Old. Older than the Weavers. Older than the Loom's architecture as Nira Sol had described it. The hunger predated the structure it consumed. It had been moving through the spaces between dimensions before there were dimensions with names, before there were entities that built doorways and wove patterns and called themselves architects. It had been moving in the dark before anyone turned on the lights.

Mindless. That was the part that sat worst. Not malicious. Not strategic. Not even aware, in any sense that he could map to awareness. The hunger moved the way water moved through cracks β€” finding the opening, filling the space, following the gradient. It did not know what it consumed. It did not know it consumed. It simply was the process of consumption, expressed as a force, moving through the substrate of reality the way decay moved through tissue.

He had seen decay move through tissue. He had spent eleven years watching it, cataloging it, understanding its mechanisms at the cellular level. This was the same. Larger. But the same.

Three seconds of contact. Maybe four.

He pulled his hand back.

---

Ryn was watching him. The lance was up. Her other hand was on his shoulder β€” she had gripped it at some point during the contact, ready to pull.

"I'm out," he said. "I'm here."

"Time?"

"Four seconds. Maybe five."

"Report."

He opened his mouth. Closed it. Opened it again.

"It's not an entity," he said. "Not in the way we use the word. It doesn't think. It doesn't plan. It doesn't have objectives or strategy or awareness." He looked at his right hand. The fingers that had intersected the residue. "It's a process. Structural consumption. It moves through dimensional space the way decay moves through organic tissue β€” along the paths of least resistance, toward the highest concentration of organized energy. The node was a meal. The brightest point in the local area. It fed until the node was empty and then it moved on."

Ryn's grip on his shoulder did not loosen. "Moved on where?"
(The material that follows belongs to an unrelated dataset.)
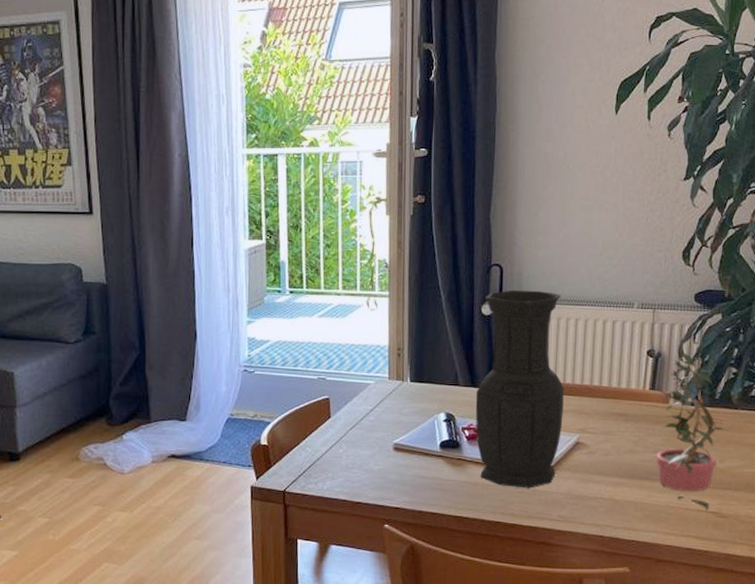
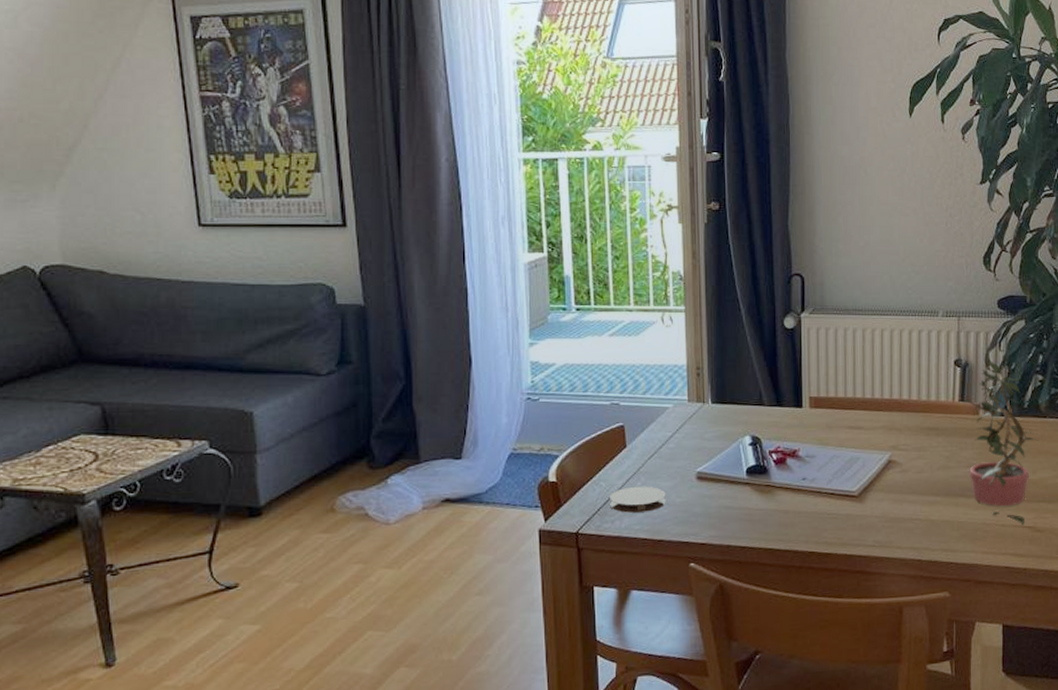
coaster: none [314,453,365,477] -> present [610,486,666,513]
vase: present [475,290,564,488] -> none [782,300,874,514]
"I don't know. The residue doesn't contain directional information. It's not a track. It's a stain." He flexed his fingers. They moved normally. The tendons responded. The joints articulated. Everything functional.

But the skin was cold.

He turned his hand over and looked at it. The fingers that had touched the residue β€” the right index and middle fingers β€” were pale. The nail beds had gone white. He pressed his thumb against the index fingertip and felt the temperature difference. The touched fingers were measurably colder than the rest of his hand. Not dramatically. A few degrees. Enough that the contrast was obvious against the warmth of his thumb.

Ryn noticed. She took his hand without asking and examined it with the quick, practiced assessment of a combat medic running triage. Pulse at the wrist. Capillary refill in the nail beds. Skin elasticity. Range of motion.

"Temperature differential," she said. "Localized to the contact area. No tissue damage visible. Sensation?"

"Normal. Full feeling. Just cold."

She released his hand. Her expression had not changed from the controlled professional focus she maintained during field assessments. But her eyes tracked back to the space where the residue hung invisible in the air of the filtration hall, and he read the micro-tension in her jaw. The evaluation of a medic who had just encountered a mechanism of injury that did not appear in any manual she had studied.

"We're done here," she said. "Full debrief at the intelligence center. Mira gets the contact data first."

He nodded. Stood. His right hand hung at his side, the two cold fingers distinct against the ambient warmth of the afternoon.

Behind them, the empty node sat in the ruined filtration hall. Structure without energy. A shell where something had fed and moved on.

Ryn was already on the comm, relaying to the Corps perimeter team. Her voice was steady and clipped and carried no uncertainty. "Secure the site. No personnel within twenty meters of the central structure. Classification: unknown hazard, pending analysis."

The two cold fingers did not warm on the transport ride back.